◆ EXERCISE DETAILS
Find the word "linejoin" in the records below. List each line containing it.

++++++

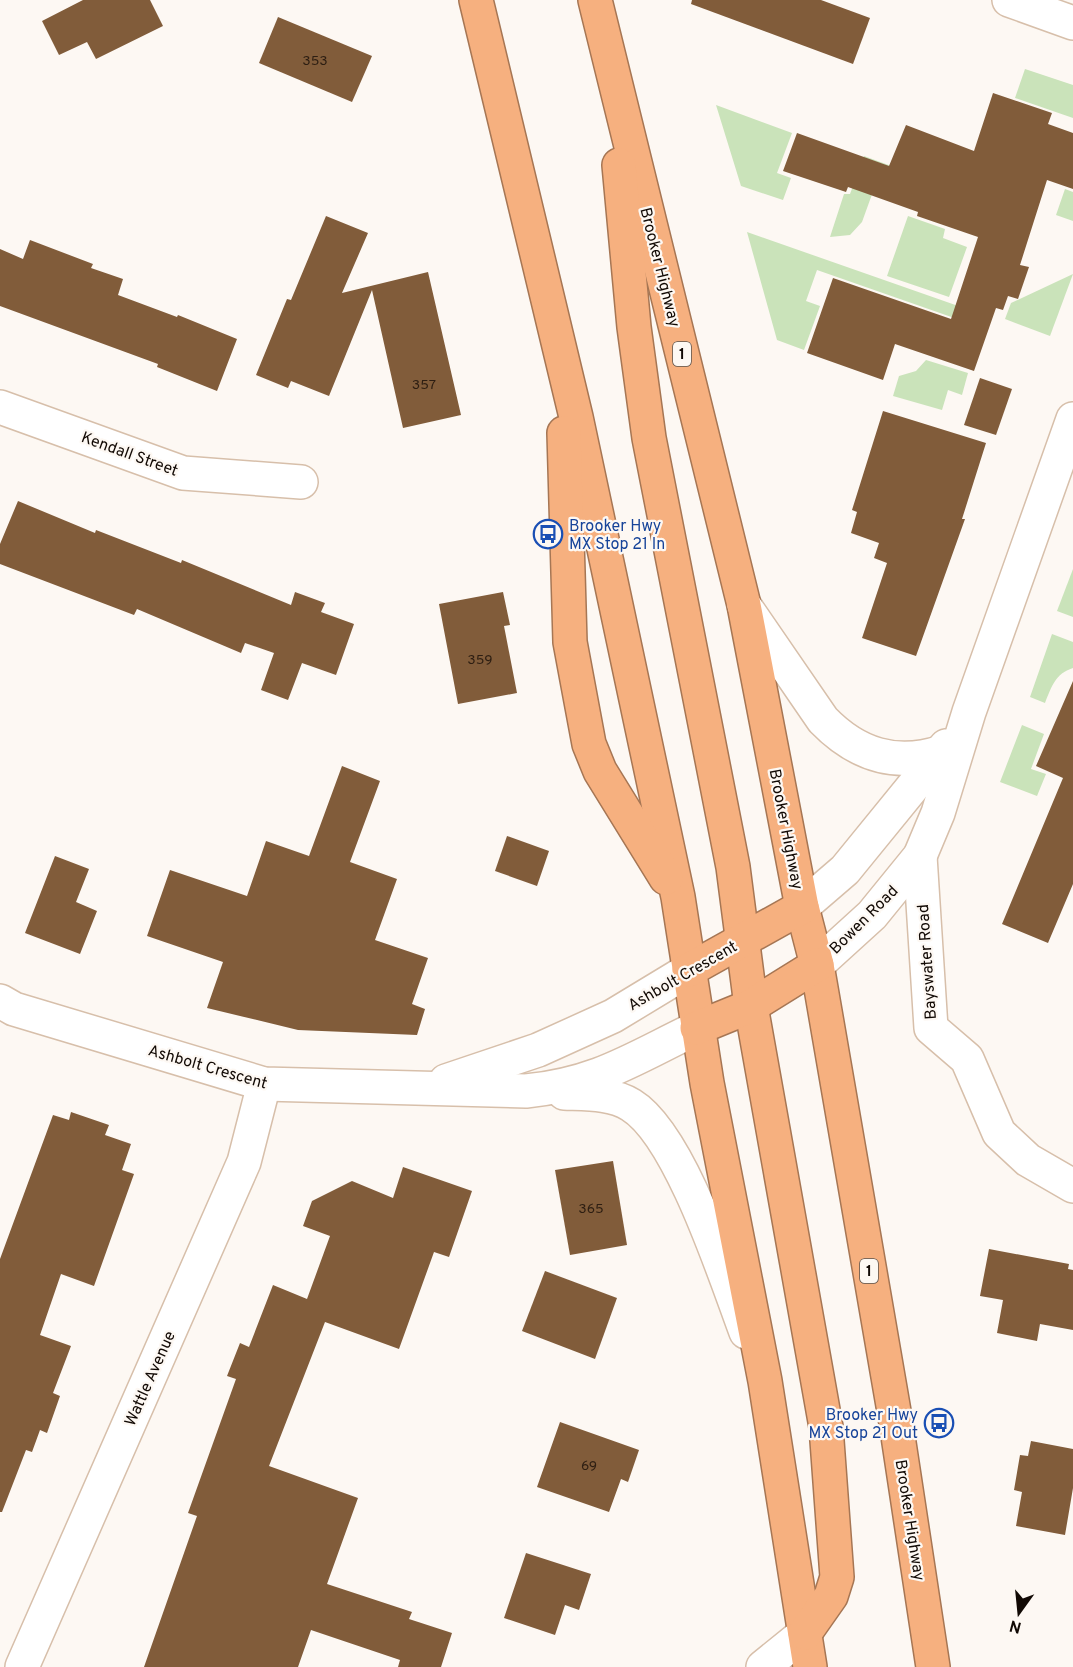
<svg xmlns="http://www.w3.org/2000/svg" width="1073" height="1667" font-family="Overpass,sans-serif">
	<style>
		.green { fill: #cae3ba }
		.building { fill: #815c3a }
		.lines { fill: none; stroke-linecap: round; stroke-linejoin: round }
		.street-casing { stroke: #d7bfaa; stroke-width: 36 }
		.secondary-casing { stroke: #d7bfaa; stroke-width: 36 }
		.highway-casing { stroke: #a67654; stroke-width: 36 }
		.street { stroke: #fff; stroke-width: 33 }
		.secondary { stroke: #fff; stroke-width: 33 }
		.highway { stroke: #f6b07f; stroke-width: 33 }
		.labels { text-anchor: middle; stroke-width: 4.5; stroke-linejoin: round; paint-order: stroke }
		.number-label { font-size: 14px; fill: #2d1e12 }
		.shield { fill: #fdf8f3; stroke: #58514c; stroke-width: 1.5 }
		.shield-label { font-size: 15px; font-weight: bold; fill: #110904 }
		.street-label { font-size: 16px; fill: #110904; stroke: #fdf8f3 }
		.transit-label { font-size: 16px; fill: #164399; stroke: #fdf8f3; text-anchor: start }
	</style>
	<rect width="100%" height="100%" fill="#fdf8f3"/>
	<g class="green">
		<path d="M1025,69L1073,85V118L1015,98Z"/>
		<path d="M716,105L792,133L777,173L791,178L783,200L741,186Z"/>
		<path d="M864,156L894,167L875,186L862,222L850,235L830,237L844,194H850Z"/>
		<path d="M1065,189L1073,192V221L1056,215Z"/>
		<path d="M908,216L945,229L943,238L967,247L949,297L887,276Z"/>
		<path d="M747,232L984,315L980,327L817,270L806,301L820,306L804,350L777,340Z"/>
		<path d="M1073,274L1050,336L1005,319L1011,303Z"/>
		<path d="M926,360L968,373L962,395L948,390L942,410L893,396L899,376L916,371Z"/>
		<path d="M1073,569V617L1057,611Z"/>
		<path d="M1052,634L1073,642V668C1055,674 1052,686 1045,703L1030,697Z"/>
		<path d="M1022,725L1044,734L1031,769L1046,774L1037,796L1000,782Z"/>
	</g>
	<g class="building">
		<path d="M83,0H150L163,26L96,59L87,42L59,55L42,21Z"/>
		<path d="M692,0H821L870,18L853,64L691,4Z"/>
		<path d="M278,17L372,56L352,102L259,63Z"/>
		<path d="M993,93L1052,113L1048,124L1073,133V189L1047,180L1020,265L1029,267L1018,299L1008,296L1003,310L996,308L974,371L895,344L883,380L807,353L833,278L951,319L978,237L917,216L918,212L848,187L846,192L783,171L797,133L889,166L906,125L974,151Z"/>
		<path d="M326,216L368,233L342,293L428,272L461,415L403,428L372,290L329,396L291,381L288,388L256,375L287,299L291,300Z"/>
		<path d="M30,240L93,264L91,268L123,279L118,295L177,317L178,315L237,339L217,391L157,367L158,364L0,306V249L23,259Z"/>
		<path d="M980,378L1012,389L996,435L964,425Z"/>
		<path d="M883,411L986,443L962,519H965L916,656L862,638L887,563L874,558L879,543L851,533L857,512L852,510Z"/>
		<path d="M18,501L95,533L96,530L181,563L182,560L291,605L295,592L325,603L321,612L354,624L336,675L302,663L288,700L261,690L274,653L245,643L241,653L137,609L134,615L0,564V544Z"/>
		<path d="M503,592L510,625L504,626L517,693L458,704L439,604Z"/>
		<path d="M1073,681V884L1048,943L1002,924L1063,778L1036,766Z"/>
		<path d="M342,766L380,781L350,862L397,879L375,940L428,958L412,1004L425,1009L417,1035L298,1030L207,1008L223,962L147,936L170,870L247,896L266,841L309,856Z"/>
		<path d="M507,836L549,851L537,886L495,871Z"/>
		<path d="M55,856L89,869L76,902L97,911L80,954L25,933Z"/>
		<path d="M71,1112L109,1125L105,1135L131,1144L122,1170L134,1174L94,1286L61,1274L40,1335L71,1346L53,1393L60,1396L47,1433L40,1430L32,1452L26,1450L2,1512H0V1259L53,1115L69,1120Z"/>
		<path d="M613,1161L627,1245L570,1255L555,1170Z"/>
		<path d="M403,1167L472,1191L449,1257L434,1252L399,1349L325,1322L269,1466L358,1498L327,1584L412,1612L409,1619L452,1633L441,1667H398L400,1660L311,1630L298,1667H144L197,1516L188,1513L236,1379L227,1376L240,1343L249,1347L273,1285L307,1299L330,1236L303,1226L312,1201L352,1181L393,1198Z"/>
		<path d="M989,1249L1069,1264L1068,1269L1073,1270V1330L1040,1324L1037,1341L997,1333L1003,1300L980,1296Z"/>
		<path d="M545,1271L617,1298L595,1359L522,1331Z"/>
		<path d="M560,1422L639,1450L628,1482L621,1479L609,1512L537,1487Z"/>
		<path d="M1031,1441L1073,1449V1488L1065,1535L1016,1526L1022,1492L1014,1490L1020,1455L1028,1456Z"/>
		<path d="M526,1553L591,1574L579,1610L565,1605L555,1635L504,1618Z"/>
	</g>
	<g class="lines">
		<g class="street-casing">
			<g id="street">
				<path d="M1009,0L1073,23"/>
				<path d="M0,407L183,473L301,482"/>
				<path d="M920,856L931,1028L967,1059L999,1133L1028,1160L1073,1186"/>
				<path d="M22,1667L244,1162L264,1084"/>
				<path d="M763,1667L805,1633"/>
			</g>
		</g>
		<g class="secondary-casing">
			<g id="secondary">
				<path d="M744,605L823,720C857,755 896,767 942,752"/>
				<path d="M802,907L845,870L946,746"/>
				<path d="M817,965L872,915L920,856L938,813L969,712L1073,419"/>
				<path d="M0,1001L14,1009L264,1084L526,1091C598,1084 634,1058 697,1028"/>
				<path d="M446,1081L538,1050L613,1016L689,970"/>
				<path d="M564,1093C585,1094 612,1093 631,1105C680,1135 725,1276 746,1332"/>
			</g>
		</g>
		<g class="highway-casing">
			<g id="highway">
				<path d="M476,0L576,417L678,897L707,1083L765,1381L810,1667"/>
				<path d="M595,0L744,605L802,907L817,965L896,1423L933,1667"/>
				<path d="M619,165L634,327L649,438L733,867L751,1006L826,1427L837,1577L831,1596L805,1633"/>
				<path d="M564,433L570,642L589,744L600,771L666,878"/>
				<path d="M689,970L802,907"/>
				<path d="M697,1028L751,1006L817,965"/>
			</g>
		</g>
		<use href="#street" class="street"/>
		<use href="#secondary" class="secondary"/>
		<use href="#highway" class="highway"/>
	</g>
	<defs>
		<g id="bus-ring" transform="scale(1.5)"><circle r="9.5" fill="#fdf8f3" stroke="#1a4fb4" stroke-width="1.5"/><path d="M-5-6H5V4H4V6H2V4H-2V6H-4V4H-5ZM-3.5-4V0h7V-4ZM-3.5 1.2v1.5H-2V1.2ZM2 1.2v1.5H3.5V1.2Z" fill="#1a4fb4"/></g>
	</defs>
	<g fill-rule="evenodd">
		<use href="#bus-ring" x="548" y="534"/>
		<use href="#bus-ring" x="939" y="1423"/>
	</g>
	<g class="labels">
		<g class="number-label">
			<text x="315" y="65">353</text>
			<text x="424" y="389">357</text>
			<text x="480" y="664">359</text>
			<text x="591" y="1213">365</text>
			<text x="589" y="1470">69</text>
		</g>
		<g class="shield">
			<rect x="673" y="342" width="18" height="24" rx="4.5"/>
			<rect x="860" y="1259" width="18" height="24" rx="4.5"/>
		</g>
		<g class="shield-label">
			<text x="682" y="359">1</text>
			<text x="869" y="1276">1</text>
		</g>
		<g class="street-label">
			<text transform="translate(661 267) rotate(76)" y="6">Brooker Highway</text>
			<text transform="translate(130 453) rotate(20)" y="6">Kendall Street</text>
			<text transform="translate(787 829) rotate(79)" y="6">Brooker Highway</text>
			<text transform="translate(863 919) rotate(-45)" y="6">Bowen Road</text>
			<text transform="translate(926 962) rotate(-94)" y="6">Bayswater Road</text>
			<text transform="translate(682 975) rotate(-30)" y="6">Ashbolt Crescent</text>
			<text transform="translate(208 1066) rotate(16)" y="6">Ashbolt Crescent</text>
			<text transform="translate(149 1378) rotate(-66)" y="6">Wattle Avenue</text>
			<text transform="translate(911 1520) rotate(81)" y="6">Brooker Highway</text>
		</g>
		<g class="transit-label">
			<text x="569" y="531">Brooker Hwy<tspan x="569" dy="18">MX Stop 21 In</tspan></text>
			<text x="918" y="1420" text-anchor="end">Brooker Hwy<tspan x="918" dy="18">MX Stop 21 Out</tspan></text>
		</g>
	</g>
	<g transform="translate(1019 1613) rotate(195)" stroke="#fdf8f3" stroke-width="4.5" paint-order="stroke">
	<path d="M0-4.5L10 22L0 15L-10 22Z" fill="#110904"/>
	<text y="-9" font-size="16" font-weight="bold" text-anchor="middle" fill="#110904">N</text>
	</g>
</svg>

++++++

◆ ANSWER SECTION
		.lines { fill: none; stroke-linecap: round; stroke-linejoin: round }
		.labels { text-anchor: middle; stroke-width: 4.5; stroke-linejoin: round; paint-order: stroke }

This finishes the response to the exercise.